Nothing fancy here - roll dice, sort them, compare highest vs highest. Return how many attackers were lost. Each simulation is independent and fast.

The challenge isn’t the simulation itself. The challenge is aggregating billions of these results efficiently.

The Python Harness

This Python code is essentially mission control: it figures out how many threads we need, allocates GPU memory, compiles the C++ kernel string, and launches everything. The actual battle simulation happens in the CUDA kernel in the next section.

@dataclass
class KernelParams:
	simulations: int
	attackers: int
	defenders: int
	warps: int
	bins: int

def make_kernel_and_run(config: KernelConfig, params: SimulationParams, implementation: CudaImplementation) -> tuple[float, numpy.ndarray]:
	if config.block_size % 32 != 0:
		raise ValueError("Block size must be an even multiple of warp size (32)")
	if config.block_size > 1024:
		raise ValueError("Block size cannot exceed 1024 (GPU hardware limit)")

	WARPS = config.block_size // 32 # A warp is 32 threads on my hardware
	BINS = params.battle.attackers + 1 # 0 lost up to and including attackers lost

	# launch config
	block_dim = (config.block_size, 1, 1) # We are solving a one dimensional problem (as opposed to images or 3d rendering) and don't gain anything from added complexity
	THREADS_PER_BLOCK = block_dim[0] * block_dim[1] * block_dim[2]

	needed_for_grouping = lambda n, size: (n + size - 1) // size
	THREADS_NEEDED = needed_for_grouping(params.simulations, config.simulations_per_thread)
	BLOCKS_NEEDED = needed_for_grouping(THREADS_NEEDED, THREADS_PER_BLOCK)

	grid_dim = (BLOCKS_NEEDED, 1, 1)

▶ Data provided:

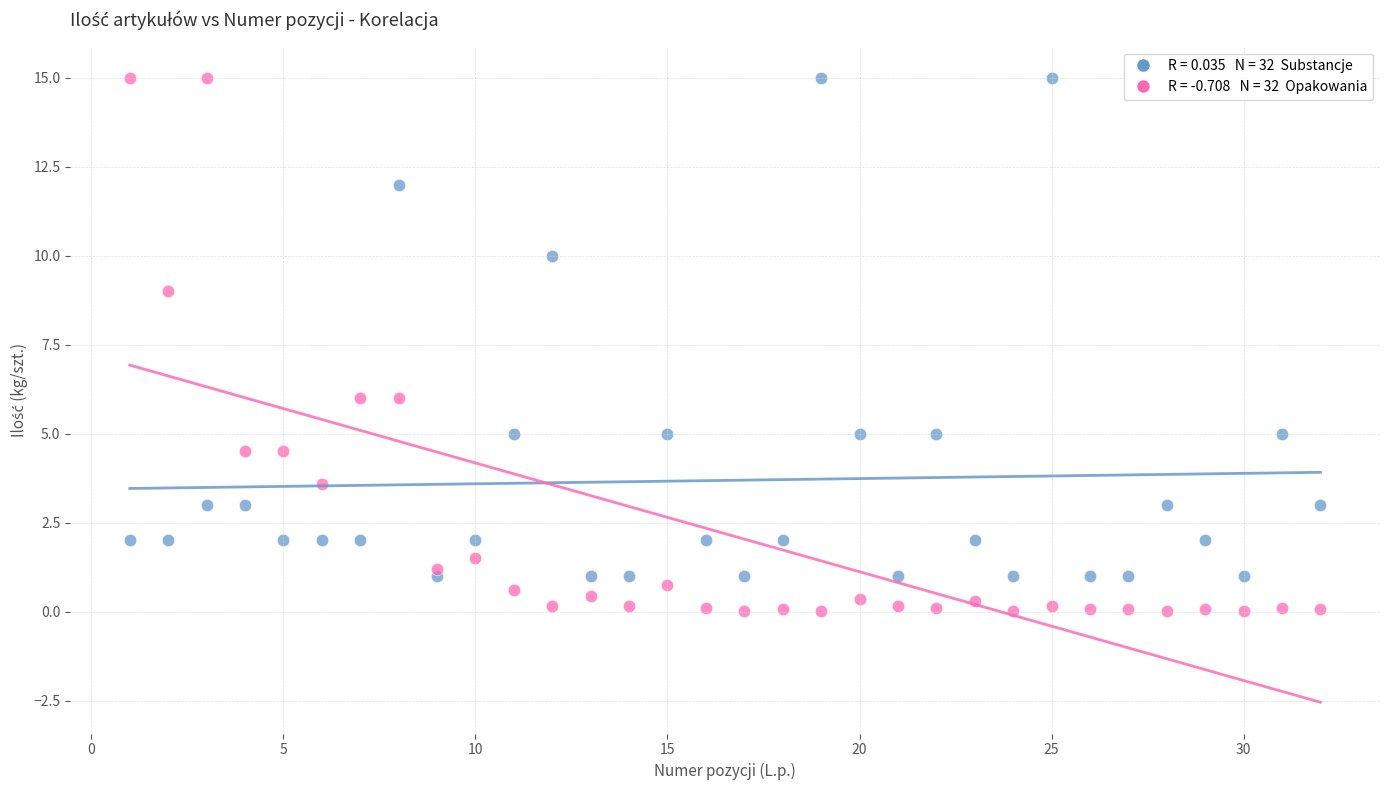

Across all data points, what is the range of Y values (max minus min)?

15.0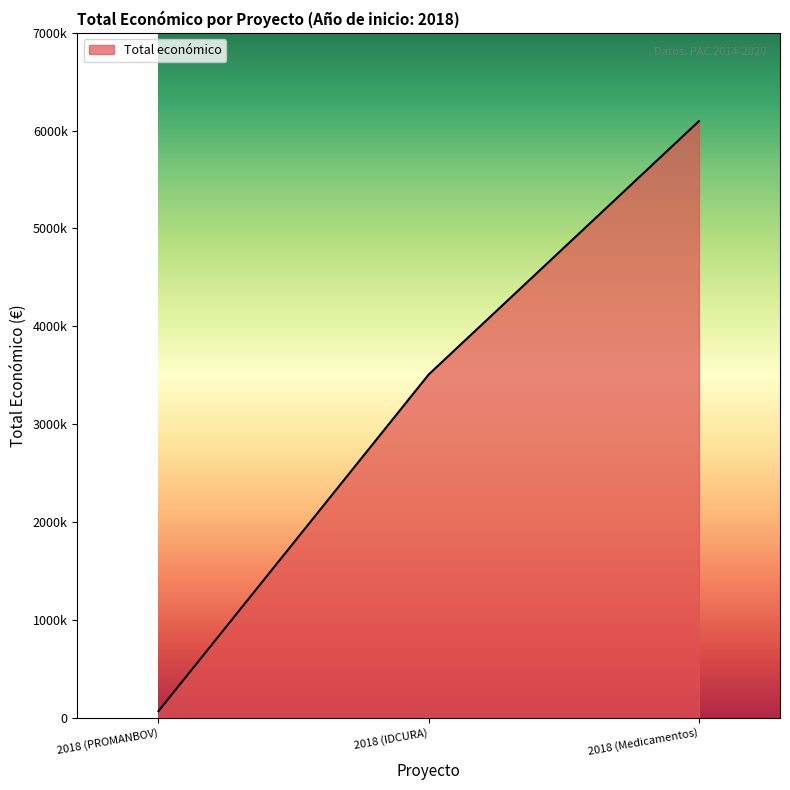

List the labels in order of value, smallest first.

2018 (PROMANBOV), 2018 (IDCURA), 2018 (Medicamentos)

▶ Exercise requirements:
A - List every field declared in the KernelParams dataclass in the CUDA simulation text.
B - In the CUDA simulation text, write out the passage between "WARPS = config.block_size" and "(BLOCKS_NEEDED, 1, 1)", inclusive, word for word.
C - Carry the CUDA simulation text forward from its final line.

▶ Activity answers:
A - simulations, attackers, defenders, warps, bins

B -
WARPS = config.block_size // 32 # A warp is 32 threads on my hardware
	BINS = params.battle.attackers + 1 # 0 lost up to and including attackers lost

	# launch config
	block_dim = (config.block_size, 1, 1) # We are solving a one dimensional problem (as opposed to images or 3d rendering) and don't gain anything from added complexity
	THREADS_PER_BLOCK = block_dim[0] * block_dim[1] * block_dim[2]

	needed_for_grouping = lambda n, size: (n + size - 1) // size
	THREADS_NEEDED = needed_for_grouping(params.simulations, config.simulations_per_thread)
	BLOCKS_NEEDED = needed_for_grouping(THREADS_NEEDED, THREADS_PER_BLOCK)

	grid_dim = (BLOCKS_NEEDED, 1, 1)

C -
	# compile kernels
	risk_battle_kernel = cupy.RawKernel(kernel(config, KernelParams(
		simulations=params.simulations,
		attackers=params.battle.attackers,
		defenders=params.battle.defenders,
		warps=WARPS,
		bins=BINS,
	), implementation), "risk_battle_kernel")

	# datetime based seed masked to 32 bits to ensure correct packing
	seed = int(int(datetime.now().timestamp() * 1e6) & 0xFFFFFFFF)

	# device allocations
	d_results = cupy.zeros(BINS, dtype=cupy.uint64)
	d_progress = cupy.zeros(1, dtype=cupy.uint64)

	# launch
	stream = cupy.cuda.Stream(non_blocking=True)
	with stream:
		risk_battle_kernel(grid_dim, block_dim, (d_results, d_progress, seed))

	# monitor using cheap 8-byte copy
	time = monitor_progress(get_progress=lambda: int(d_progress.get()[0]), total=BLOCKS_NEEDED)

	stream.synchronize()
	print("\nCUDA Simulation complete!")
	return time, d_results.get()

Some things you may need to understand about CUDA:

A GPU is divided into “SMs” (Streaming Multiprocessors) - think of these as the physical processing units
A CUDA program is divided into “blocks” which operate on data in parallel
Each SM can run one or more blocks depending on available resources
A block is divided into “threads” - these are individual execution units (similar to threads on a CPU)
The programmer decides how many threads to assign to each block based on the program’s needs
Threads are bundled into “warps” (32 threads per warp on NVIDIA hardware)
Every thread in a warp executes in parallel, ideally running the same instruction at the same time
Warps never bundle threads from different blocks

If that confuses or overwhelms you, don’t worry: it’s a lot of background information and it definitely required me spending an hour or two reacquainting myself with the layout (even writing this I find myself double checking myself) as, though I like Cuda, I haven’t done a lot of Cuda programming up to this point.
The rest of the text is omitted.